MASc Seminar: Fairness Notions on Hardware Resource Configuration

Friday, October 6, 2023 1:30 pm - 2:30 pm EDT (GMT -04:00)

Candidate: Aravind Vellora Vayalapra 

Date: October 6, 2023

Time: 1:30 PM

Place: Remote Attendance

Supervisor(s): Nachiket Kapre, Seyed Majid Zahedi

Abstract:

To meet performance and energy efficiency demand of modern workloads, specialized

hardware accelerators implemented on FPGAs or ASICs have found adoption in modern

servers and Systems-on-Chip (SoC). These hardware accelerators cater to a wide range of

applications such as Machine Learning, databases, analytics and networking. Prior studies

have shown excessive underutilization, utilization ranging from 60% to as low as 20%.

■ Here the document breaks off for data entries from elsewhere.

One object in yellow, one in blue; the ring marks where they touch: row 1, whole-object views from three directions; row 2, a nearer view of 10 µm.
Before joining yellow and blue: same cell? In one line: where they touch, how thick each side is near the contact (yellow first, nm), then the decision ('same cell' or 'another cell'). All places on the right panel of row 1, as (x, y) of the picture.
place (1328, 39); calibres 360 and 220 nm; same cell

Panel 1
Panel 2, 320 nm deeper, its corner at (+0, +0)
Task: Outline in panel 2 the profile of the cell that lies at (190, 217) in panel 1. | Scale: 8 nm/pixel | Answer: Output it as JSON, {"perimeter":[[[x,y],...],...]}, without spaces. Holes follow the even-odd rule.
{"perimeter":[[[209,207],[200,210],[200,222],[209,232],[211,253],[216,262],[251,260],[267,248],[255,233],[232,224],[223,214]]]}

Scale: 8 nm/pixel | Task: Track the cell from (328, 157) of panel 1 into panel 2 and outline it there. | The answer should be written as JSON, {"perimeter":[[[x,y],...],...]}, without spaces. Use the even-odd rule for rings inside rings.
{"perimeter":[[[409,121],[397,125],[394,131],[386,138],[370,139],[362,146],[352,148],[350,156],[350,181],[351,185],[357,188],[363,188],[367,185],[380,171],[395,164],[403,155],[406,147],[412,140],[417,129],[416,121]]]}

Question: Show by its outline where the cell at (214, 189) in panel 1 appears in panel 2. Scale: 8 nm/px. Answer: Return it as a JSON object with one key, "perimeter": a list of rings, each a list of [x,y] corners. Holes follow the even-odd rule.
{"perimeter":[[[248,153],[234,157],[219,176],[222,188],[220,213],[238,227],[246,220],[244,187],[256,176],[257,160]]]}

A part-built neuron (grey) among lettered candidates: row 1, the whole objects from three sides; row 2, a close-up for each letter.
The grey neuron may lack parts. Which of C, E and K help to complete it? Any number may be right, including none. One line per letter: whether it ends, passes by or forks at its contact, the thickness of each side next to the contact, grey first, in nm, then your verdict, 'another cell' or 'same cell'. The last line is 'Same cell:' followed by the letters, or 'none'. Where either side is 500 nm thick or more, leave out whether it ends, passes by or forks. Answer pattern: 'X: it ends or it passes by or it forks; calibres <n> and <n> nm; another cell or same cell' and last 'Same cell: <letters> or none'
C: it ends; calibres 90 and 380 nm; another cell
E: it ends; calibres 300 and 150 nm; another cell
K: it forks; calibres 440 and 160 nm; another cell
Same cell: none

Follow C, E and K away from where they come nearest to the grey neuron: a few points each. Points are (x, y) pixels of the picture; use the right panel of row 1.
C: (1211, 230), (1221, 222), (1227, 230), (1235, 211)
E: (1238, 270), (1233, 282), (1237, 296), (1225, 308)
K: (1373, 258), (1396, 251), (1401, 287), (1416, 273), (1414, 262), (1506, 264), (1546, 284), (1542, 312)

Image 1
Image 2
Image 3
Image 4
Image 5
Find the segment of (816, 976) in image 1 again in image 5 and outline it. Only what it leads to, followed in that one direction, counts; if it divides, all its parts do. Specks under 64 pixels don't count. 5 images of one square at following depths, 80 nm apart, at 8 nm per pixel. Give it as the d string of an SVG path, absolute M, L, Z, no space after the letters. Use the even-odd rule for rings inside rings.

Sharing hardware among multiple users can mitigate underutilization but makes achieving

QoS requirements a challenge.

In this work, we explore hardware sharing on a GPU and employ game theory to

present a formal model of sharing. We present notions of fairness, a performance model for

heterogeneous hardware systems, and present a novel market-based mechanism to allocate

and configure hardware resource. We implement the design on the open source Vortex

GPU, and evaluate the system with 5 machine learning workloads – Resnet, AlexNet,

YoloNet, K-Means clustering and multi-layer perceptron training. The evaluation showed

that the market-based mechanism meets proportional QoS and we provide a theoretical

guarantee. We observe up to 2x speedup and up to 10% higher utilization compared to

traditional methods of providing equal resources and speedup as high as 2x. The system

also chooses hardware configuration that maximizes the collective welfare of the users.